Your goal:
Turn the text lines of the records below into one numbered list, skipping any blank lines. Leave the pictures out.
↓↓↓
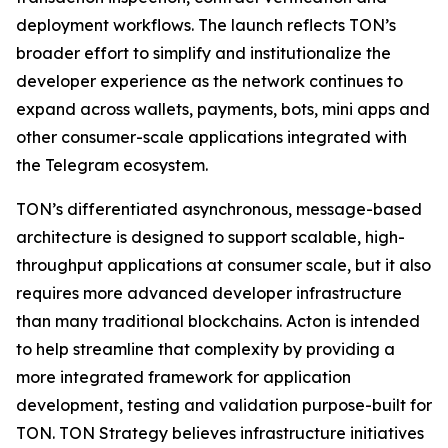
deployment workflows. The launch reflects TON’s
broader effort to simplify and institutionalize the
developer experience as the network continues to
expand across wallets, payments, bots, mini apps and
other consumer-scale applications integrated with
the Telegram ecosystem.
TON’s differentiated asynchronous, message-based
architecture is designed to support scalable, high-
throughput applications at consumer scale, but it also
requires more advanced developer infrastructure
than many traditional blockchains. Acton is intended
to help streamline that complexity by providing a
more integrated framework for application
development, testing and validation purpose-built for
TON. TON Strategy believes infrastructure initiatives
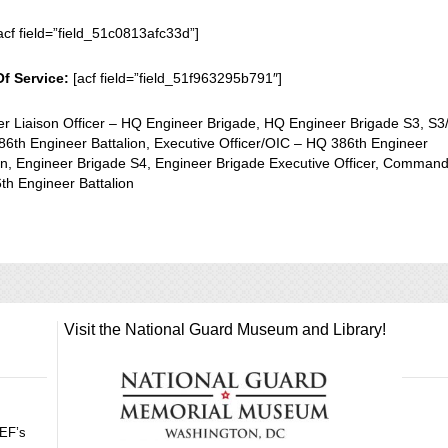
acf field=”field_51c0813afc33d”]
Of Service:
[acf field=”field_51f963295b791″]
er Liaison Officer – HQ Engineer Brigade, HQ Engineer Brigade S3, S3
6th Engineer Battalion, Executive Officer/OIC – HQ 386th Engineer
on, Engineer Brigade S4, Engineer Brigade Executive Officer, Comman
th Engineer Battalion
Visit the National Guard Museum and Library!
GEF’s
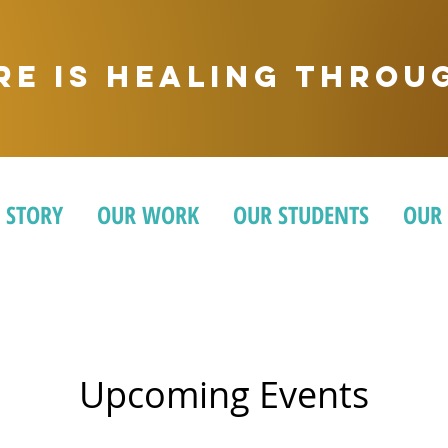
ere is healing thro
 STORY
OUR WORK
OUR STUDENTS
OUR
Upcoming Events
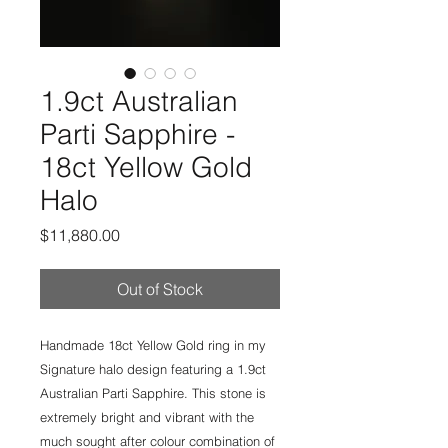
1.9ct Australian
Parti Sapphire -
18ct Yellow Gold
Halo
Price
$11,880.00
Out of Stock
Handmade 18ct Yellow Gold ring in my
Signature halo design featuring a 1.9ct
Australian Parti Sapphire. This stone is
extremely bright and vibrant with the
much sought after colour combination of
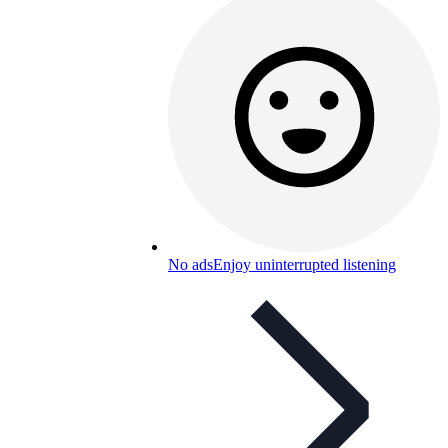
No ads
Enjoy uninterrupted listening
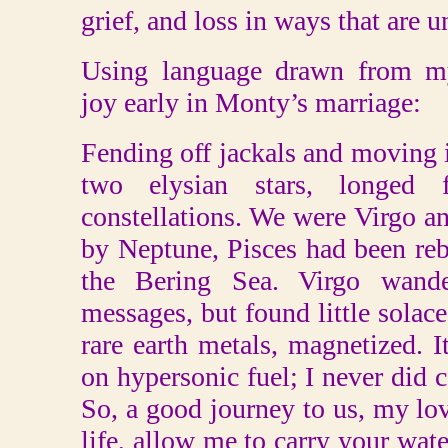
grief, and loss in ways that are 
Using language drawn from my
joy early in Monty’s marriage:
Fending off jackals and moving in
two elysian stars, longed
constellations. We were Virgo a
by Neptune, Pisces had been reb
the Bering Sea. Virgo wande
messages, but found little solace
rare earth metals, magnetized.
on hypersonic fuel; I never did c
So, a good journey to us, my lo
life, allow me to carry your wate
↑↑↑
Result:
1. deployment workflows. The launch reflects TON’s
2. broader effort to simplify and institutionalize the
3. developer experience as the network continues to
4. expand across wallets, payments, bots, mini apps and
5. other consumer-scale applications integrated with
6. the Telegram ecosystem.
7. TON’s differentiated asynchronous, message-based
8. architecture is designed to support scalable, high-
9. throughput applications at consumer scale, but it also
10. requires more advanced developer infrastructure
11. than many traditional blockchains. Acton is intended
12. to help streamline that complexity by providing a
13. more integrated framework for application
14. development, testing and validation purpose-built for
15. TON. TON Strategy believes infrastructure initiatives
16. acf field=”field_51c0813afc33d”]
17. Of Service:
18. [acf field=”field_51f963295b791″]
19. er Liaison Officer – HQ Engineer Brigade, HQ Engineer Brigade S3, S3
20. 6th Engineer Battalion, Executive Officer/OIC – HQ 386th Engineer
21. on, Engineer Brigade S4, Engineer Brigade Executive Officer, Comman
22. th Engineer Battalion
23. Visit the National Guard Museum and Library!
24. GEF’s
25. ere is healing thro
26.  STORY
27. OUR WORK
28. OUR STUDENTS
29. OUR
30. Upcoming Events
31. 1.9ct Australian
32. Parti Sapphire -
33. 18ct Yellow Gold
34. Halo
35. Price
36. $11,880.00
37. Out of Stock
38. Handmade 18ct Yellow Gold ring in my
39. Signature halo design featuring a 1.9ct
40. Australian Parti Sapphire. This stone is
41. extremely bright and vibrant with the
42. much sought after colour combination of
43. No ads
44. Enjoy uninterrupted listening
45. grief, and loss in ways that are 
46. Using language drawn from my
47. joy early in Monty’s marriage:
48. Fending off jackals and moving in
49. two elysian stars, longed
50. constellations. We were Virgo a
51. by Neptune, Pisces had been reb
52. the Bering Sea. Virgo wande
53. messages, but found little solace
54. rare earth metals, magnetized.
55. on hypersonic fuel; I never did c
56. So, a good journey to us, my lo
57. life, allow me to carry your wate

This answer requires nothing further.